Required action: Copy out all of the data exactly as it appears.

Information supplied:
────
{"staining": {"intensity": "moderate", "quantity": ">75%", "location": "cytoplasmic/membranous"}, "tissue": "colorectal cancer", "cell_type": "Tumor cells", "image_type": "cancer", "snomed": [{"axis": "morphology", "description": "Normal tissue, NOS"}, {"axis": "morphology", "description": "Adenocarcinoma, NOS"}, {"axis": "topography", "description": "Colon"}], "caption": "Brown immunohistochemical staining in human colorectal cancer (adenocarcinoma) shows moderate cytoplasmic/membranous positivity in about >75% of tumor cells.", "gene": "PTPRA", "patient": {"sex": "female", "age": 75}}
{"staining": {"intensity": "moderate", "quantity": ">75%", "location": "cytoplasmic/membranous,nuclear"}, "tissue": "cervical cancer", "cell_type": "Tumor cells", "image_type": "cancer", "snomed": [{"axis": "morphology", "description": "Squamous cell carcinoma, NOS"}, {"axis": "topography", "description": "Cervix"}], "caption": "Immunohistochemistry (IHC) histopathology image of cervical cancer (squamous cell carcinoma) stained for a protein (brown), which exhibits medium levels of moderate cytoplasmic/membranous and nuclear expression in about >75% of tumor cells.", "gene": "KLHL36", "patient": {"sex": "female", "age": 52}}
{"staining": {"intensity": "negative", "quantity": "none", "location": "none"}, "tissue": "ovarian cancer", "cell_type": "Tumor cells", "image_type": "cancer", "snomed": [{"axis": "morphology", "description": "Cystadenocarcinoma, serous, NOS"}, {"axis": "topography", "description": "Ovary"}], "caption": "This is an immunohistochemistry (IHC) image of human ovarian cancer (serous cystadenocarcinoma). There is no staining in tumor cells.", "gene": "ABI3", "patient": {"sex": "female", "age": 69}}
────
Answer space:
{"staining": {"intensity": "moderate", "quantity": ">75%", "location": "cytoplasmic/membranous"}, "tissue": "colorectal cancer", "cell_type": "Tumor cells", "image_type": "cancer", "snomed": [{"axis": "morphology", "description": "Normal tissue, NOS"}, {"axis": "morphology", "description": "Adenocarcinoma, NOS"}, {"axis": "topography", "description": "Colon"}], "caption": "Brown immunohistochemical staining in human colorectal cancer (adenocarcinoma) shows moderate cytoplasmic/membranous positivity in about >75% of tumor cells.", "gene": "PTPRA", "patient": {"sex": "female", "age": 75}}
{"staining": {"intensity": "moderate", "quantity": ">75%", "location": "cytoplasmic/membranous,nuclear"}, "tissue": "cervical cancer", "cell_type": "Tumor cells", "image_type": "cancer", "snomed": [{"axis": "morphology", "description": "Squamous cell carcinoma, NOS"}, {"axis": "topography", "description": "Cervix"}], "caption": "Immunohistochemistry (IHC) histopathology image of cervical cancer (squamous cell carcinoma) stained for a protein (brown), which exhibits medium levels of moderate cytoplasmic/membranous and nuclear expression in about >75% of tumor cells.", "gene": "KLHL36", "patient": {"sex": "female", "age": 52}}
{"staining": {"intensity": "negative", "quantity": "none", "location": "none"}, "tissue": "ovarian cancer", "cell_type": "Tumor cells", "image_type": "cancer", "snomed": [{"axis": "morphology", "description": "Cystadenocarcinoma, serous, NOS"}, {"axis": "topography", "description": "Ovary"}], "caption": "This is an immunohistochemistry (IHC) image of human ovarian cancer (serous cystadenocarcinoma). There is no staining in tumor cells.", "gene": "ABI3", "patient": {"sex": "female", "age": 69}}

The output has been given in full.